Ces derniers jours, perdue dans ma campagne et relativement peu "exposée" aux nombreuses scènes que j'ai vécues quand je vivais dans le 93, à Montreuil précisément, je repensais à tous mes amis noirs ou arabes qui ont eu à subir des humiliations et des violences. Montreuil n'est pas le pire endroit à cet égard et il y a une longue tradition de cohabitation de multiples communautés dans ces cités ouvrières de la périphérie qui se gentrifient mais gardent une tradition de tolérance. Montreuil a hébergé beaucoup d'artistes de toutes les couleurs qui ont trouvé là un terrain d'accueil et de vie. Les scènes qui me navraient se situaient surtout dans le métro et dans les rues où le contrôle au faciès était flagrant.
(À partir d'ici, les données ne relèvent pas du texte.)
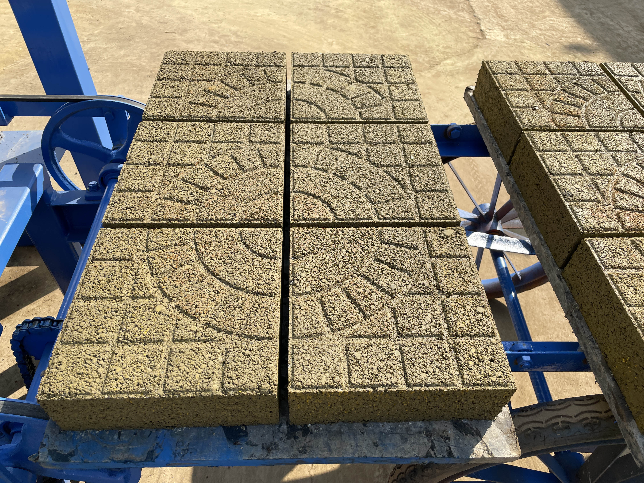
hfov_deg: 67.3
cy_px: 242
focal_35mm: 26
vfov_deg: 53.1
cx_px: 322
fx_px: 484
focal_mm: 4.2
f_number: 1.6
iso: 32
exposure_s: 1/1531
Mais ces événements déplorables m'ont plutôt invitée à repenser à tous ceux qui ont jalonné ma vie de leurs rires et de leur magnifique art de vivre en toute circonstance même les plus extrêmes.
Je pensais à Consolata, mon amie rwandaise qui a vécu le pire de l’extrémisme avec le massacre de sa famille tutsi en 1994, car le racisme prend toutes sortes de figures.
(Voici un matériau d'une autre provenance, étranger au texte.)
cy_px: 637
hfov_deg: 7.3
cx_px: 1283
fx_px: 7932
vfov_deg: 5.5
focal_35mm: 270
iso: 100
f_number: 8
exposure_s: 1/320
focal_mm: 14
Je pensais à Phillie, la jeune femme noire qui travaillait à la crèche et dont j'ai une très belle photo tenant dans ses bras ma petite fille, si pâle en contraste avec son beau visage lumineux et paisible. Phillie vivait avec ses trois enfants et son mari dans un taudis et nous nous étions mobilisés (les parents de la crèche) pour lui trouver un logement décent. Quand elle avait enfin pu emménager, son mari était en phase terminale de la tuberculose qui lui rongeait les poumons. Nous nous étions cotisés pour lui offrir son billet de retour afin qu'elle puisse échapper à l'obligation d'épouser son beau frère -selon la tradition- après avoir ramené le corps de son mari chéri au pays. Phillie qui vécut son drame sans jamais le faire peser, affichant son ineffable sourire dès qu'un petit réclamait ses bras.
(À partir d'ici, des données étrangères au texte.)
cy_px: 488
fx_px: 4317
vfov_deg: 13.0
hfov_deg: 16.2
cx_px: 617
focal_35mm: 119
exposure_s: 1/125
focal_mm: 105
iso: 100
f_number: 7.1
Je pensais à Lalahoum, institutrice dans son Algérie natale mais qui n'avait pu faire valider son diplôme en France et travaillait dans une crèche dans le quartier des Minguettes à Vénissieux.. Elle m'expliquait qu'en arrivant en France, elle avait laissé ses enfants jouer dehors comme il était naturel dans son pays où tous les adultes sont responsables de tous les enfants et veillent à leur bonne conduite. Mais l'assistante sociale lui avait fortement déconseillé et elle se sentait obligée de les confiner dans son petit appartement par crainte "qu'ils tournent mal". L'assistante sociale la morigénait parce qu'elle appliquait la consigne trop à la lettre. Le paternalisme / maternalisme des Blancs !
Je pensais à Pierrette, la collègue camerounaise, qui mène d'une main ferme et efficace des projets de développement avec les femmes et les jeunes. A toutes ces jeunes Africaines avec qui j'ai travaillé et qui ont décidé après avoir fini leurs études de revenir chez elles pour que leur savoir aide leur pays à s'extraire du néocolonialisme qui continue à les vampiriser.
Je pensais aux petites filles jamaïcaines avec qui j'ai dansé, il y a longtemps, elles doivent avoir elles -mêmes des enfants. Nous dansions dans l'Ambassade de France qui nous avait accueillis à Kingston après le passage ravageur d'un cyclone qui avait détruit la plupart des habitats précaires de l'île. Elles dansaient leur joie d'avoir survécu et je dansais avec elle la gigue du bonheur d'encore exister.
Je pensais à tous ces artistes que j'aime Myriam Makeba, Manu Dibango, Angélique Kidjo et bien d'autres qui ne sont pas seulement de grands artistes mais des êtres de grande humanité.
Je pensais à Christiane Taubira, sa pugnacité et son humour et à son rappel du "principe humaniste que professe le concept africain d'unbuntu: Umuntu ngumuntu ngabantu, une personne est une personne grâce aux autres personnes".
Je pensais à cet homme politique, le seul qui m'ait inspiré un profond respect, Mandela, dont les puissants aphorismes ont beaucoup été cités mais je choisis celui-ci en la circonstance.
A tous ceux "qui ne voient pas où est le problème", je conseille de se déconfiner des certitudes de Blancs satisfaits de leur bonne chance d'être "bien nés" et de mériter leurs privilèges. En tous cas qu'ils nous laissent respirer, nous tous qui sommes de simples humains à peau rose, jaune ou noire et à sang rouge pour qui l'air pur est une nécessité absolue. Parce que par les temps qui courent, ça pue!